The release with the earlier performance of Mikrophonie I is:
- Stockhausen, Karlheinz. 2007. Mikrophonie I 1964, Mikrophonie II 1965: 2 Vorträge. Kürten: Stockhausen-Verlag. Text-CD 14. Introductory lectures to each performance read by the composer, in German, recorded in 1965.

A more recent version has been released on:
- Stockhausen: Complete Early Percussion Works.
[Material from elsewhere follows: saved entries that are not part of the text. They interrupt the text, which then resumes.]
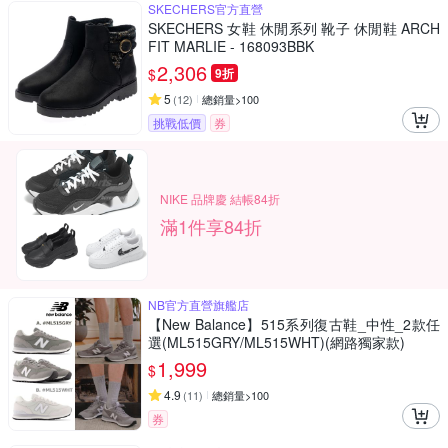
SKECHERS官方直營
SKECHERS 女鞋 休閒系列 靴子 休閒鞋 ARCH
FIT MARLIE - 168093BBK
2,306
$
9折
5
(
12
)
總銷量>100
挑戰低價
券
NIKE 品牌慶 結帳84折
滿1件享84折
NB官方直營旗艦店
【New Balance】515系列復古鞋_中性_2款任
選(ML515GRY/ML515WHT)(網路獨家款)
1,999
$
4.9
(
11
)
總銷量>100
券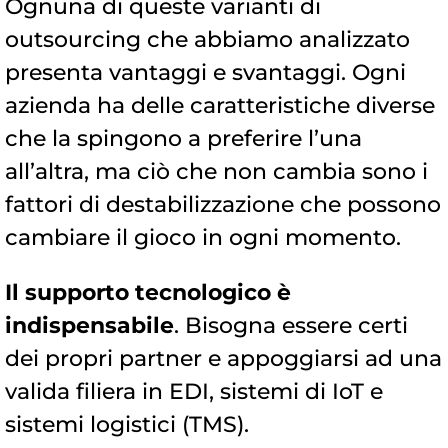
Ognuna di queste varianti di
outsourcing che abbiamo analizzato
presenta vantaggi e svantaggi. Ogni
azienda ha delle caratteristiche diverse
che la spingono a preferire l’una
all’altra, ma ciò che non cambia sono i
fattori di destabilizzazione che possono
cambiare il gioco in ogni momento.
Il supporto tecnologico è
indispensabile
. Bisogna essere certi
dei propri partner e appoggiarsi ad una
valida filiera in EDI, sistemi di IoT e
sistemi logistici (TMS).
Steven Schick, percussion James Avery, piano; Red Fish, Blue Fish (Ross Karre, Justin DeHart, Matthew Jenkins, Fabio Oliveira, Jonathan Hepfer, Gregory Stuart). CD recording, digital: 2 sound discs, stereo. Mode 274–275. New York: Mode Records, 2014.

==Filmography==
- Brandt, Brian, and Michael Hynes (prod.). 2014. Stockhausen: Complete Early Percussion Works. Steven Schick, James Avery, Red Fish Blue Fish. DVD recording, region 0, NTSC, Dolby 5.1 surround/DTS 5.1 surround, aspect ratio 16:9, color. Mode 274. New York: Mode Records.
- Dhomme, Sylvain. 1966. Mikrophonie I (30 mins., colour). Studio recording of Mikrophonie I with the Stockhausen-Ensemble. Short introduction by Stockhausen in French and German.